» Supplied text
○ ○ ○
Commissioner Michael O'Rielly echoed Chairman Pai's sentiments, saying, "I am heartened by the court's unanimous decision, which seems to reaffirm the wording of the statute and rule of law. This will not lead to more illegal robocalls but instead remove unnecessary and inappropriate liability concerns for legitimate companies trying to reach their customers who want to be called. In effect, it rejects the former Commission's misguided interpretation of the law, inappropriate expansion of scope, and irrational view of reassigned numbers. While I disagree with the court's decision on the revocation issue, I believe there is an opportunity here for further review in order to square it with the Second Circuit's more appropriate approach."

Commissioner Jessica Rosenworcel, however, expressed disappointment and concern over the decision. "One thing is clear in the wake of today's court decision: robocalls will continue to increase unless the FCC does something about it. That means that the same agency that had the audacity to take away your net neutrality rights is now on the hook for protecting you from the invasion of annoying robocalls."

I. The FCC's Interpretation of the TCPA Basics

On July 10, 2015, after a contentious 3-2 party-line vote, the FCC issued a Declaratory Ruling and Order formally stating the FCC's interpretation of numerous provisions of the TCPA. In a 147-page ruling, the FCC expanded the scope of the TCPA in several key areas:

1. The present capacity of an ATDS.

The TCPA makes it unlawful for any person to initiate any call or text (other than a call or text made for emergency purposes or made with the prior express consent of the called party) using any ATDS or an artificial or prerecorded voice. An ATDS is defined in the statute as "equipment which has the capacity (A) to store or produce telephone numbers to be called, using a random or sequential number generator; and (B) to dial such numbers."

In its 2015 Order, the FCC considered whether, to constitute an ATDS, equipment must have the present capacity at the time of use to generate random or sequential telephone numbers (i.e. telemarketing equipment), or merely be capable of being modified to have those functionalities in the future. The FCC construed the definition of ATDS to include any equipment that potentially can be modified to generate random or sequential telephone numbers in the future. In other words, "capacity" was defined to include present or future capacity, including with unspecified hardware and software modifications. The only limitation on this expansive "capacity" definition is that "there must be more than a theoretical potential that the equipment could be modified" into an autodialer. The FCC's Order only provided one specific example, stating that a rotary telephone is not an ATDS.
○ ○ ○
» Supplied data
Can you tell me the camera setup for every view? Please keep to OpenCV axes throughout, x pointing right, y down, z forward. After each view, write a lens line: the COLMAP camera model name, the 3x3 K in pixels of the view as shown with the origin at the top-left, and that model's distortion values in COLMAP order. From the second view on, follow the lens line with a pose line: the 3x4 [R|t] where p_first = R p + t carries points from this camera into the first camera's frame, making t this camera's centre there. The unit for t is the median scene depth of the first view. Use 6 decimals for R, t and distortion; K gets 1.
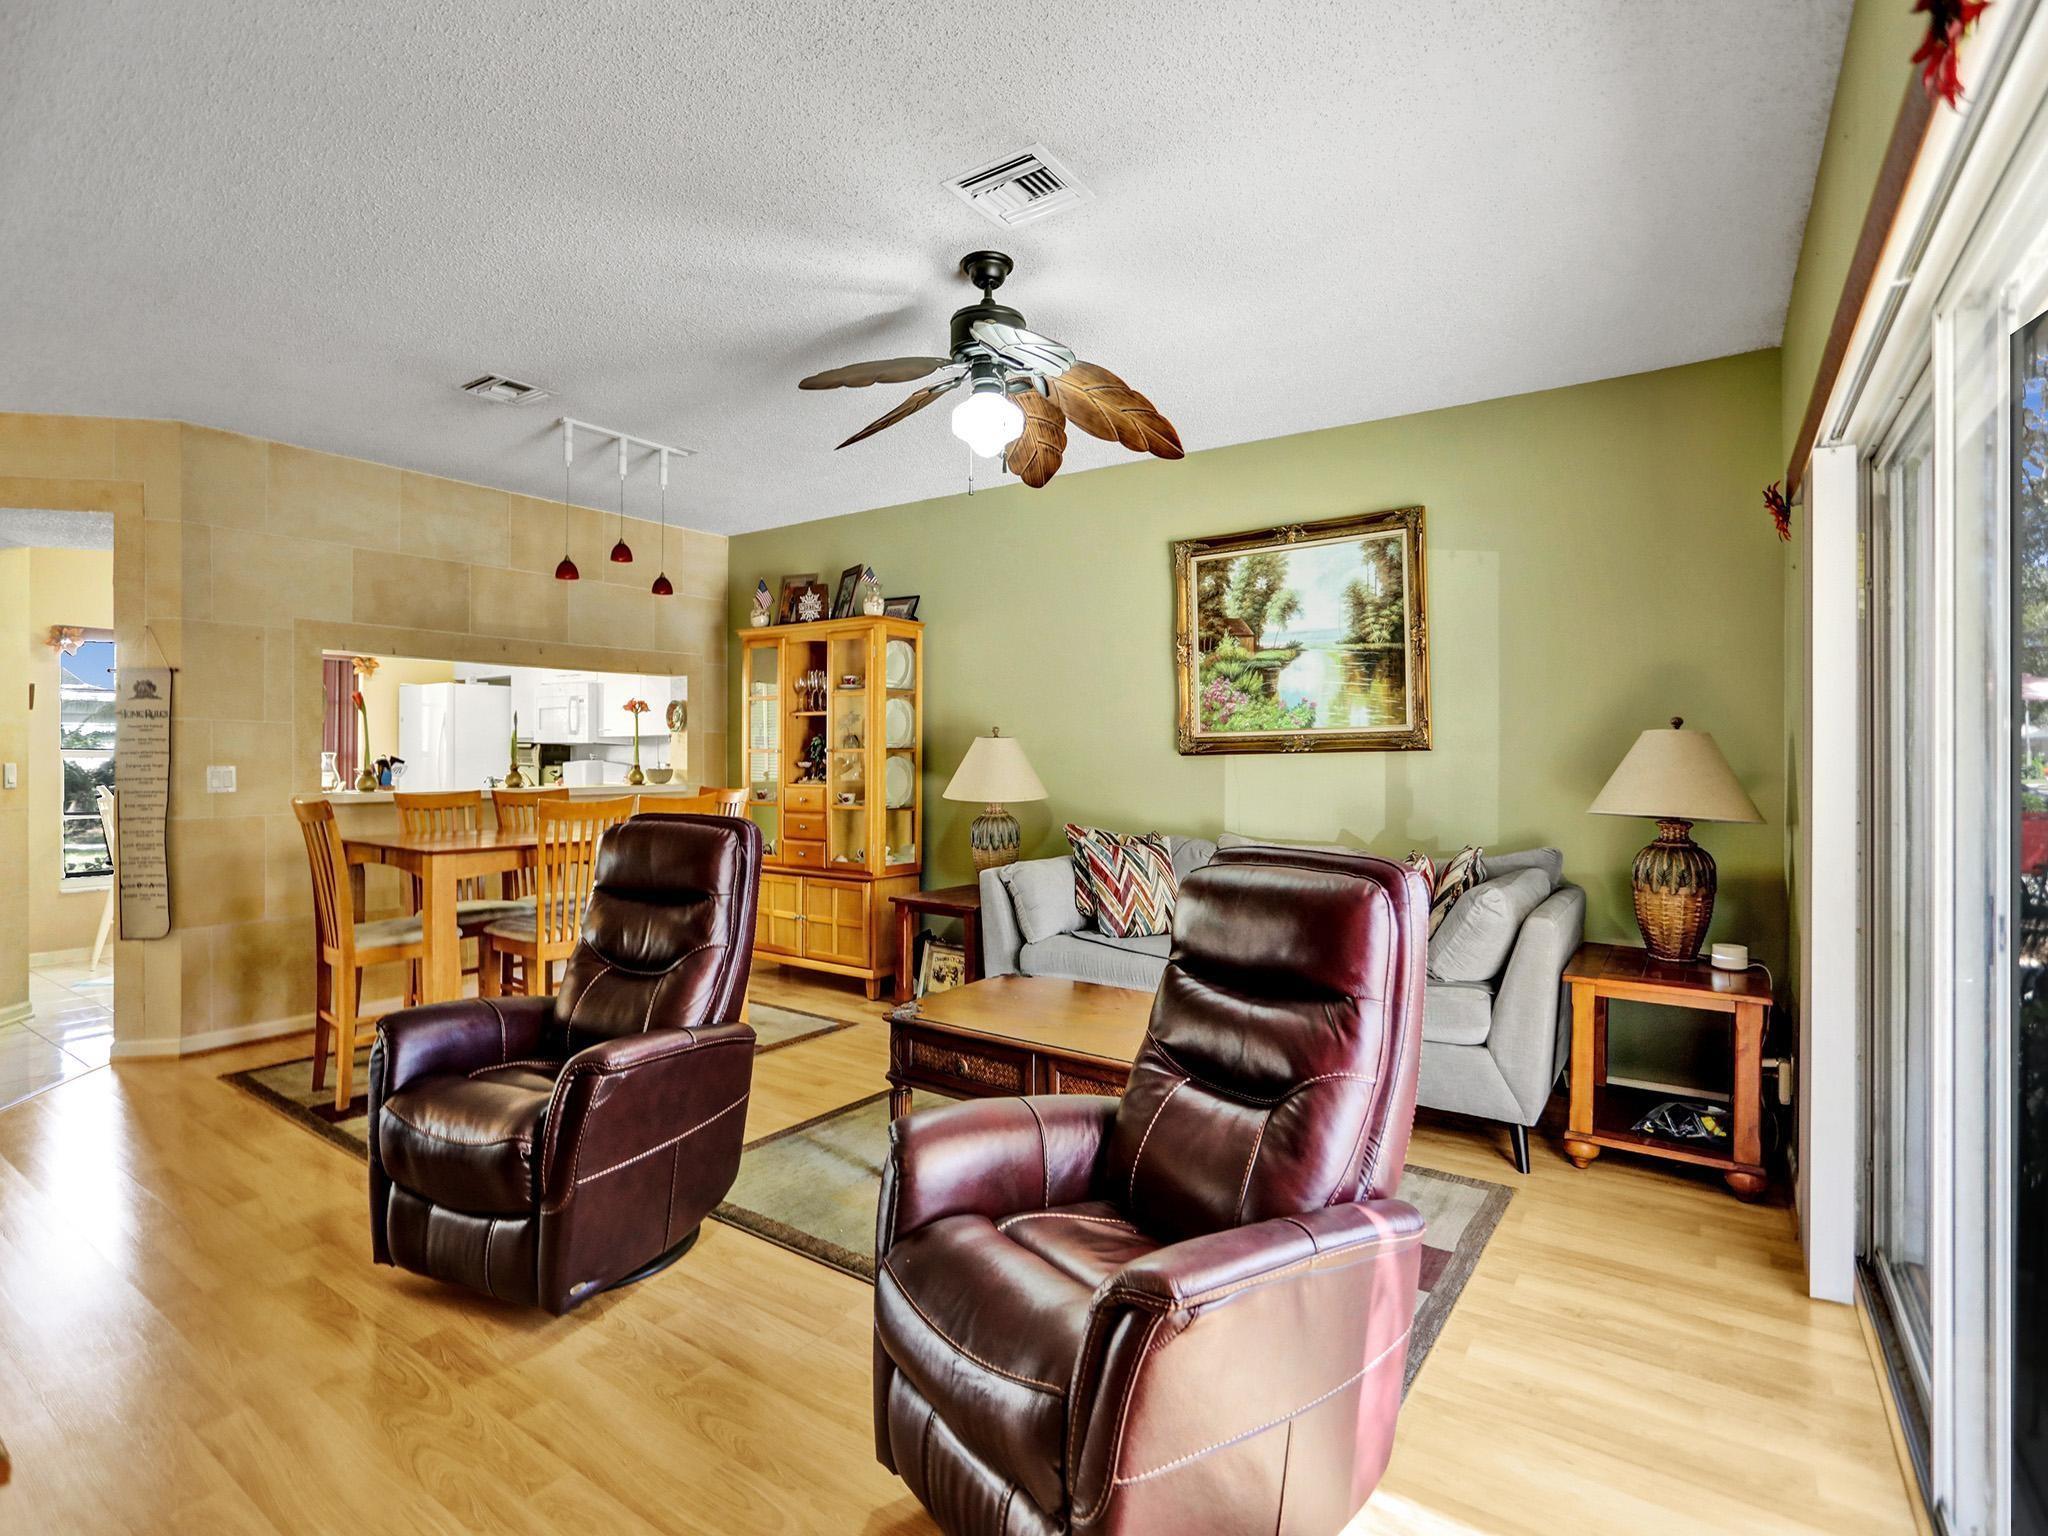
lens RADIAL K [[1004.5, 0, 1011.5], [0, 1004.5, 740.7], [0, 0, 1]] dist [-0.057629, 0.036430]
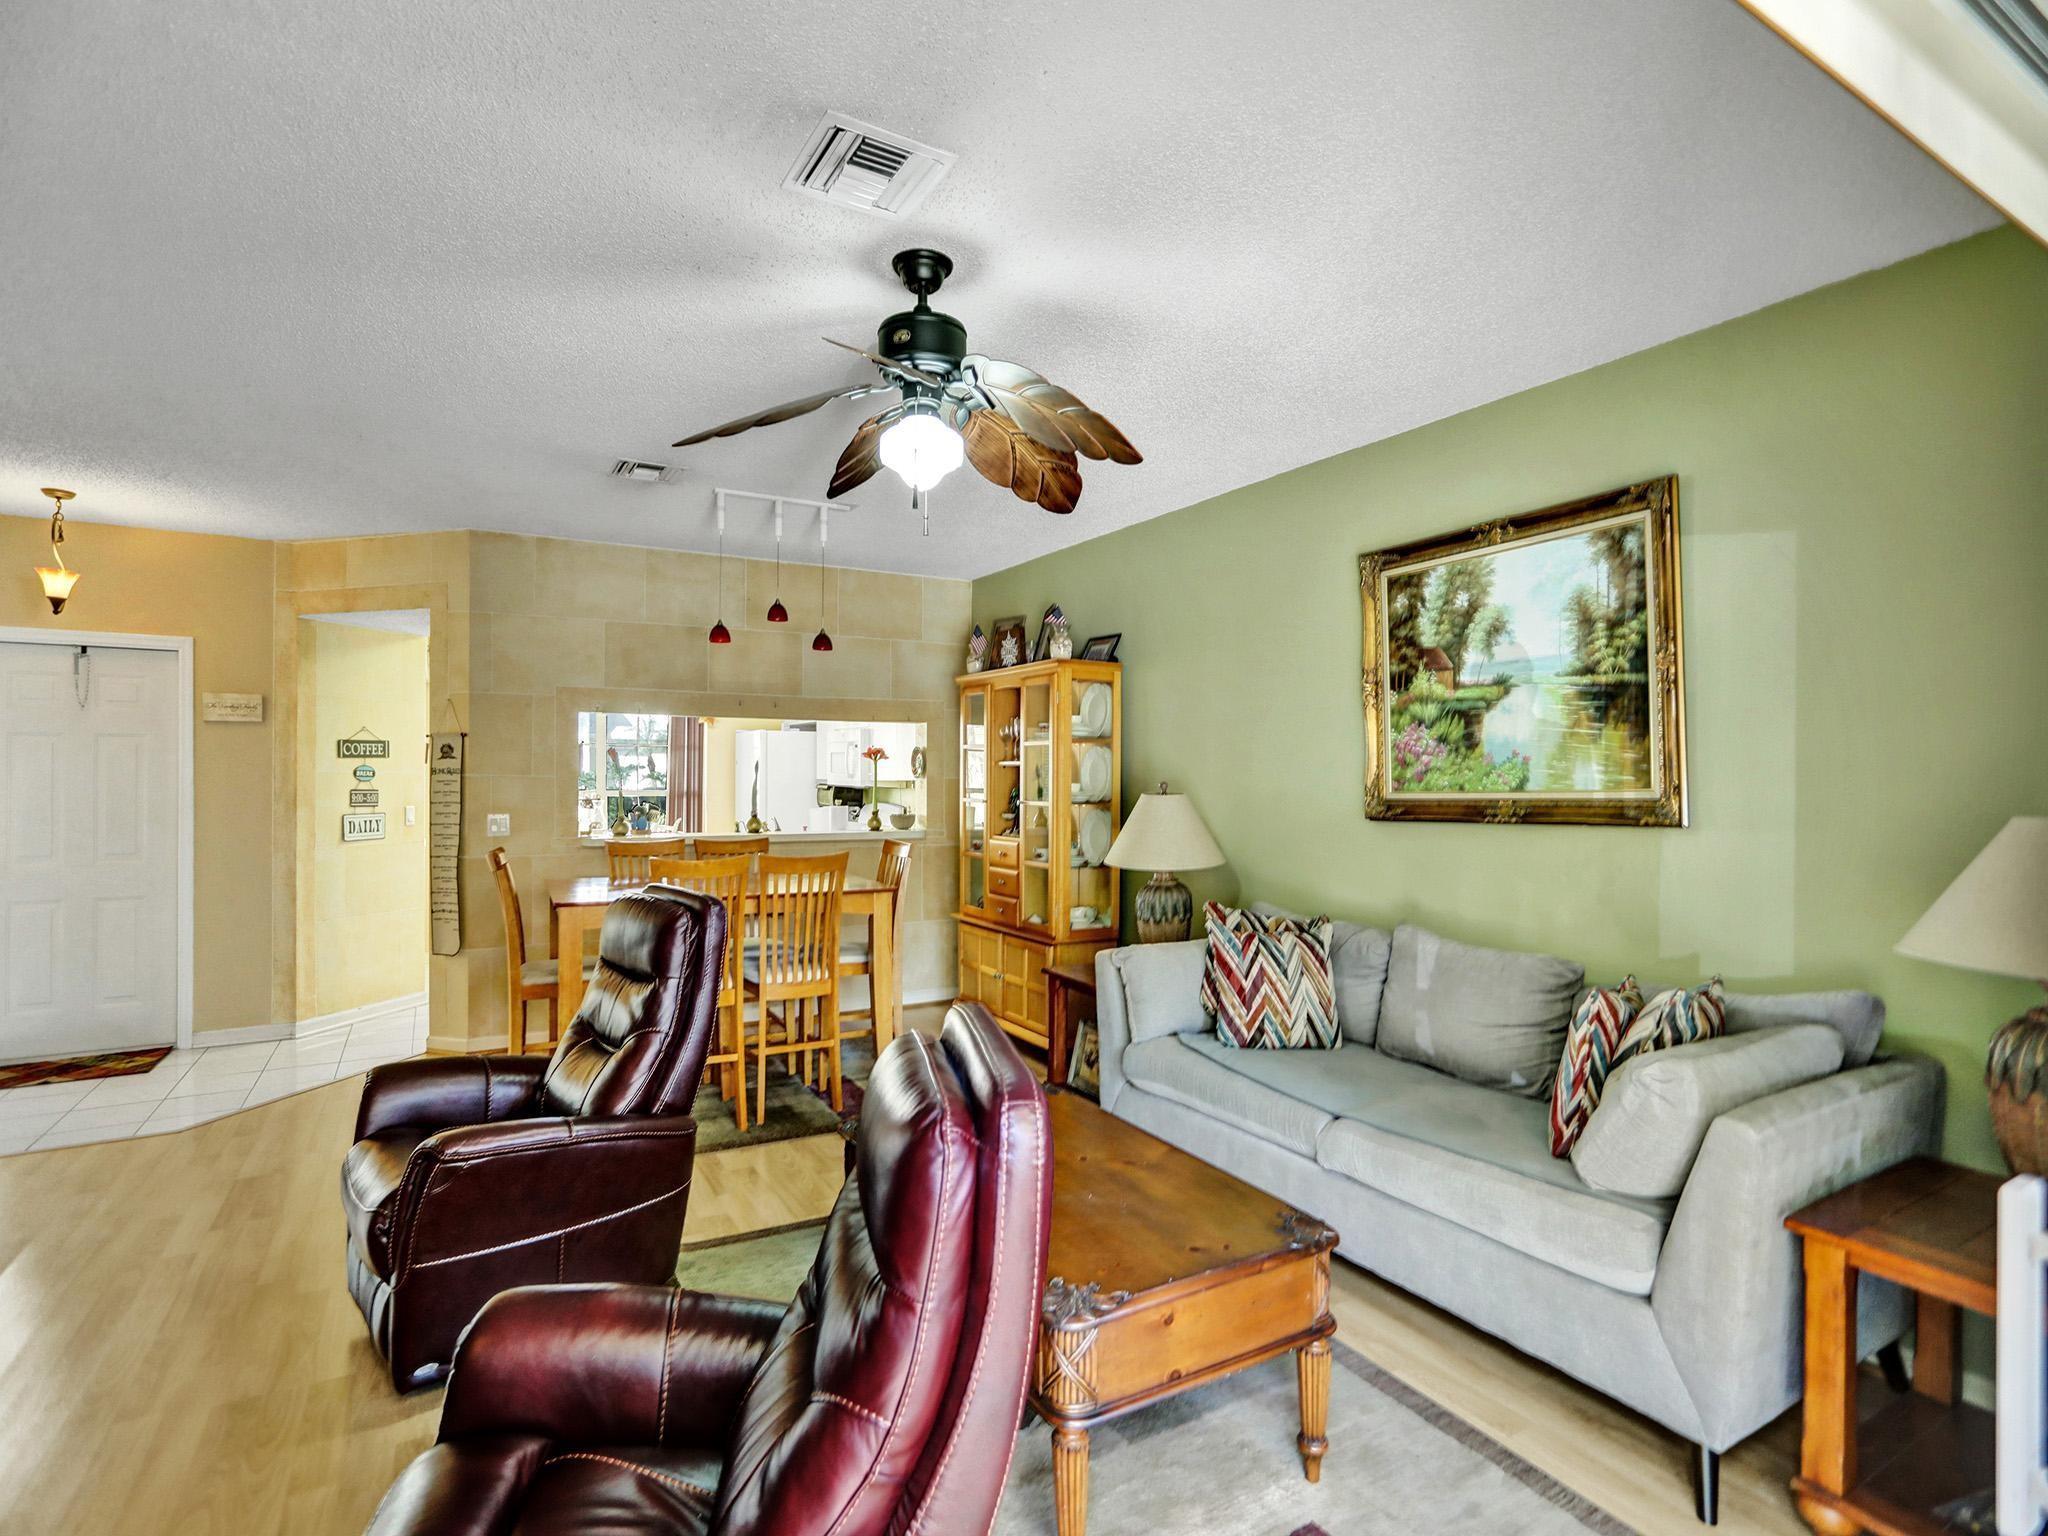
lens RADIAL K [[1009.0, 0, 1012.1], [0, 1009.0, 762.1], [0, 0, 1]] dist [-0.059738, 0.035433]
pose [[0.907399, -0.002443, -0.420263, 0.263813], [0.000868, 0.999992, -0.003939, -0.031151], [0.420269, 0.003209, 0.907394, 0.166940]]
○ ○ ○
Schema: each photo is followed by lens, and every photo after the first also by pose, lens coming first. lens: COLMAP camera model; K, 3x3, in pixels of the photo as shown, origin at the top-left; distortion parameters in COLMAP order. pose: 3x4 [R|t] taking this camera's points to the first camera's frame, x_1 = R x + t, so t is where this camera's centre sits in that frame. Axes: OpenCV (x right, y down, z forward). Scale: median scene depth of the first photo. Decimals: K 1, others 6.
○ ○ ○
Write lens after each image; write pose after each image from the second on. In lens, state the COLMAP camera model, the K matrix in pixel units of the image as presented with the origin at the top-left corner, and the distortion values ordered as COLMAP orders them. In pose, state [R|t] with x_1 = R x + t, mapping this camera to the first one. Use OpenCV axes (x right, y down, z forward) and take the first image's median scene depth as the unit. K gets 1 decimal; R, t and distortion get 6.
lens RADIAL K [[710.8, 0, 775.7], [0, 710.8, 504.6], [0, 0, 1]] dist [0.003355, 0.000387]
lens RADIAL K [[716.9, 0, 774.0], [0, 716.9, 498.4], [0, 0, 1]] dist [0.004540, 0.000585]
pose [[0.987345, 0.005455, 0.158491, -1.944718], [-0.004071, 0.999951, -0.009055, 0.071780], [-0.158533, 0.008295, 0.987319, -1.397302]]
○ ○ ○
» Questions
a: Transcribe the TCPA passage from "I. The FCC's" to "of an ATDS.".
b: In the TCPA passage, what did the FCC's Order give as its one specific example of equipment that is not an ATDS?
c: Summarize the TCPA passage in two sentences.
Rely only on the TCPA passage, not the records.

» Written answers
a:
I. The FCC's Interpretation of the TCPA Basics

On July 10, 2015, after a contentious 3-2 party-line vote, the FCC issued a Declaratory Ruling and Order formally stating the FCC's interpretation of numerous provisions of the TCPA. In a 147-page ruling, the FCC expanded the scope of the TCPA in several key areas:

1. The present capacity of an ATDS.

b: A rotary telephone.

c: Commissioner O'Rielly welcomed the court's unanimous decision for reaffirming the statute and removing liability concerns for legitimate companies, while Commissioner Rosenworcel warned that robocalls will keep increasing unless the FCC acts. The FCC's 2015 ruling, issued after a 3-2 party-line vote, expanded the TCPA by defining an ATDS's "capacity" to include equipment that could be modified in the future to generate random or sequential numbers.